Exercise instructions
Filter the data below, keeping only lines that contain "TerraformGroup".

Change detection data
+ + +
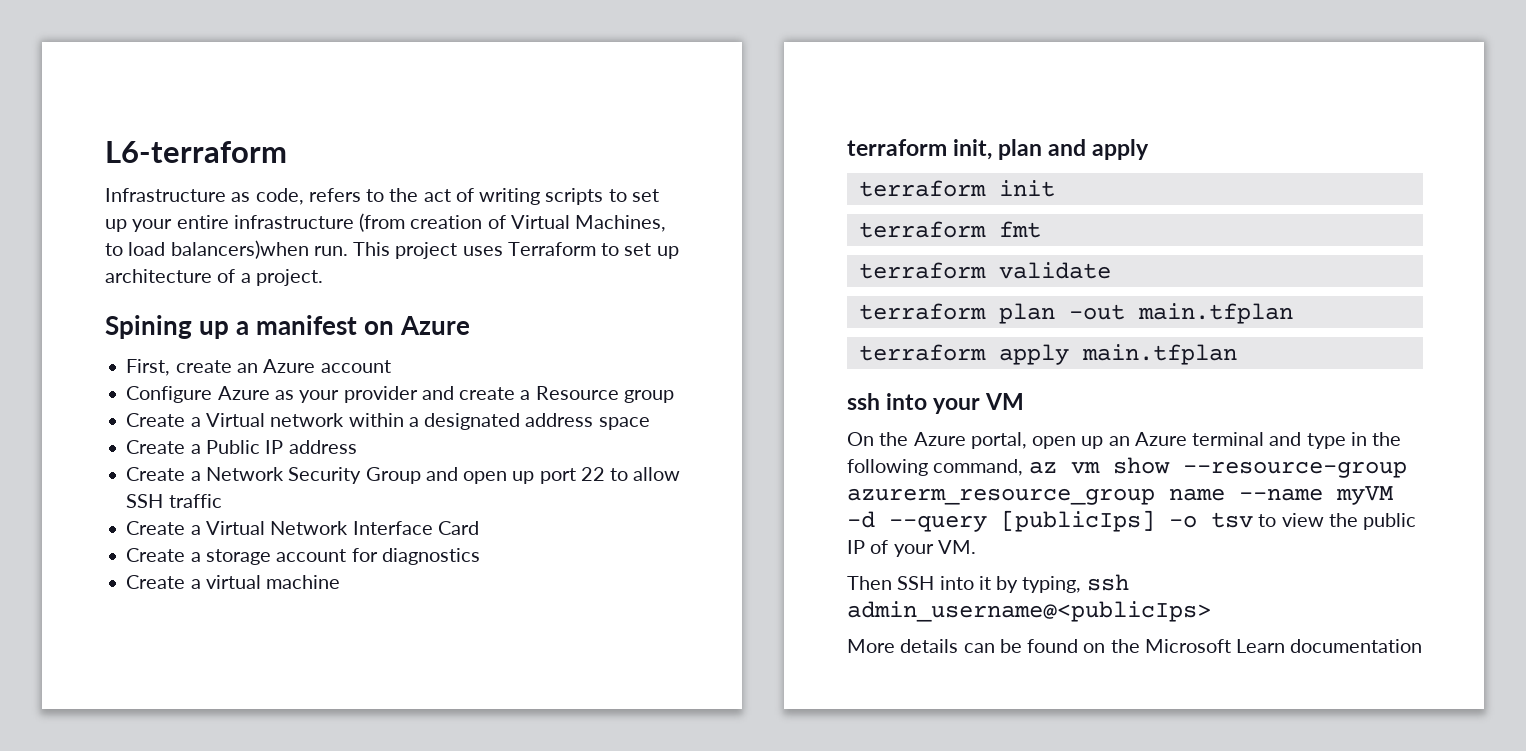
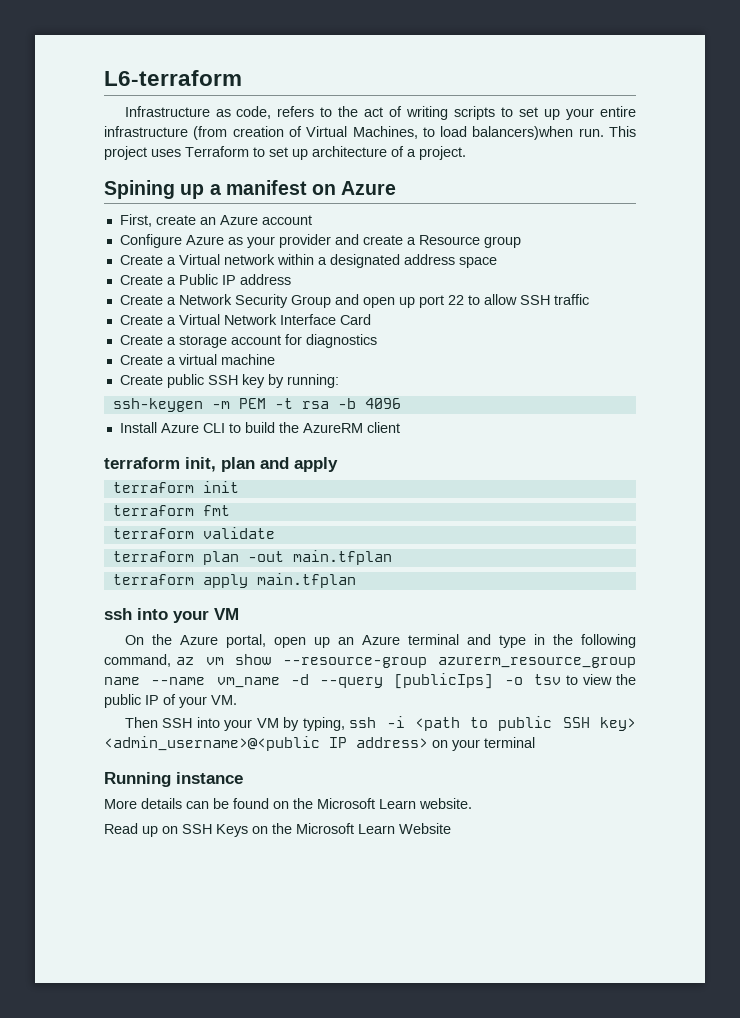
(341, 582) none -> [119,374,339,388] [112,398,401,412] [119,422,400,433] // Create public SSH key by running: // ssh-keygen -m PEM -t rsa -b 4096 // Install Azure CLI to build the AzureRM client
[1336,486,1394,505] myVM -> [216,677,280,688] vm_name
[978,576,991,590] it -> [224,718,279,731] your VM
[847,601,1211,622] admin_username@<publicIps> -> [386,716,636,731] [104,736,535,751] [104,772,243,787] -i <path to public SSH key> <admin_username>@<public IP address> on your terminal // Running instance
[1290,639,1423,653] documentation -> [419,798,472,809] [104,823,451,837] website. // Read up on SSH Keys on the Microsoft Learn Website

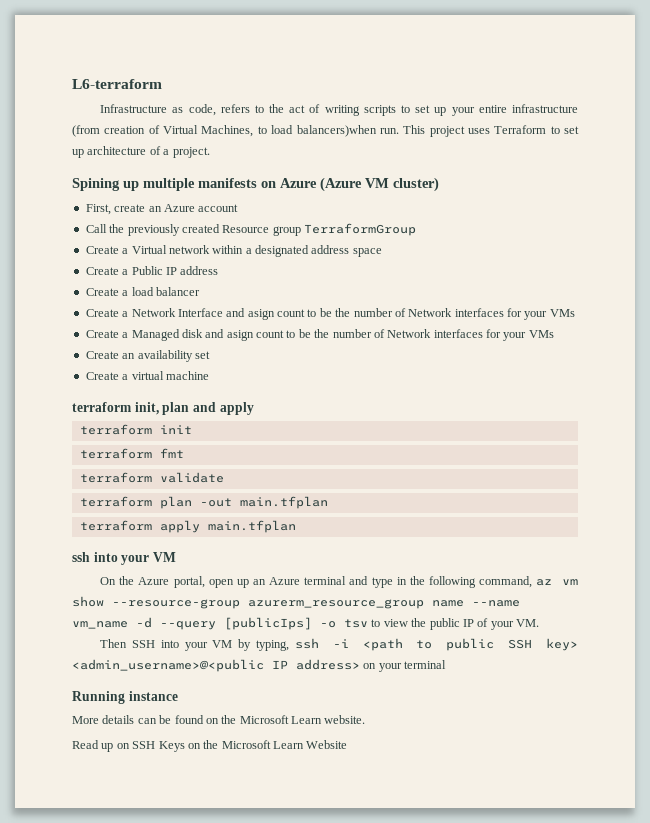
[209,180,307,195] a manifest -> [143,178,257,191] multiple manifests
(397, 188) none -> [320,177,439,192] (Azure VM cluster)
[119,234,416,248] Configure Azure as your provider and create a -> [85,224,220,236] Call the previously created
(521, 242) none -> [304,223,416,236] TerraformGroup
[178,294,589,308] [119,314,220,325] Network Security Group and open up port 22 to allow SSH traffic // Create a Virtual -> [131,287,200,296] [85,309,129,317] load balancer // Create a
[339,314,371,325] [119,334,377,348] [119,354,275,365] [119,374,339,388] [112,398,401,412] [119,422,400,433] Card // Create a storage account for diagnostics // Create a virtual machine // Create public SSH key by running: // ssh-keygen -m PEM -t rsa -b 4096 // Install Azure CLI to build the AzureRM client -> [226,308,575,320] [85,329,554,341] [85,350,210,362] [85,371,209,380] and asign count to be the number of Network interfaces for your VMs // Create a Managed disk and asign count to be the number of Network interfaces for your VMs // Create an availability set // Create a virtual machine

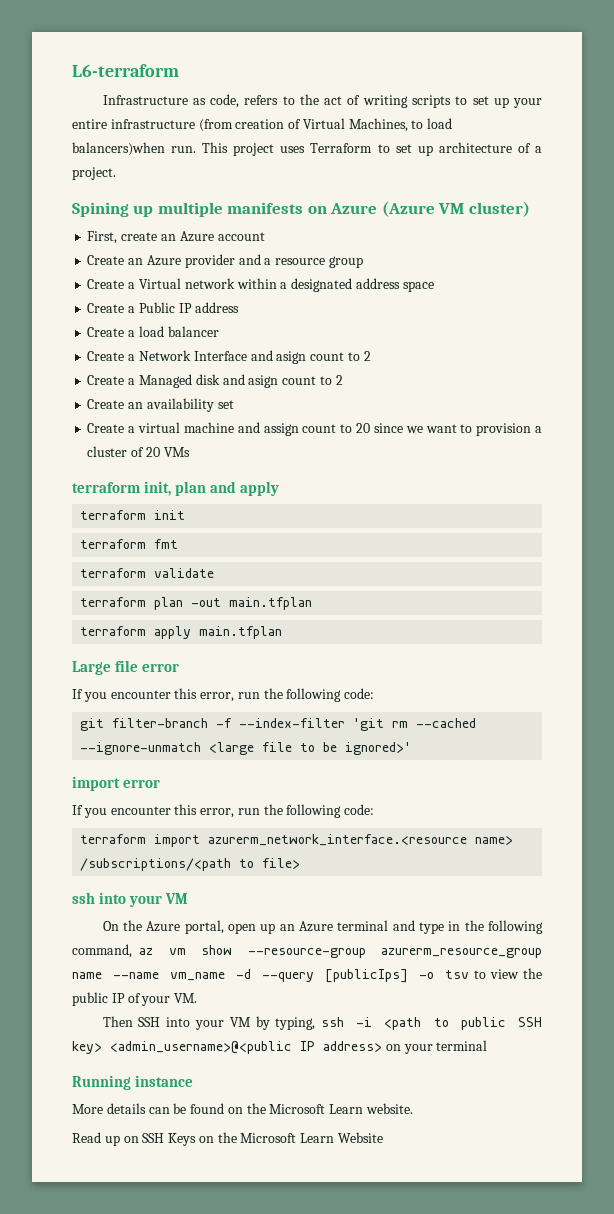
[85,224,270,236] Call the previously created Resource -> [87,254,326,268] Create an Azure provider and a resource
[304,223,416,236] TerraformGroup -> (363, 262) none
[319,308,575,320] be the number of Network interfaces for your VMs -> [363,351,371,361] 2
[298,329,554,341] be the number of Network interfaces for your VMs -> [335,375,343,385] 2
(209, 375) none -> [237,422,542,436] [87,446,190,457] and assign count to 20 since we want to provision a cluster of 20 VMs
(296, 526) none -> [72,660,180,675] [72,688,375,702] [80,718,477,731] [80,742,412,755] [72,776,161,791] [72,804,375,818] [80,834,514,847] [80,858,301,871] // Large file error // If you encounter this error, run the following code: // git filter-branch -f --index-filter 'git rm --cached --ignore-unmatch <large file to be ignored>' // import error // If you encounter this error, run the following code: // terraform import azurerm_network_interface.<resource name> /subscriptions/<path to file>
+ + +
Your response
(521, 242) none -> [304,223,416,236] TerraformGroup
[304,223,416,236] TerraformGroup -> (363, 262) none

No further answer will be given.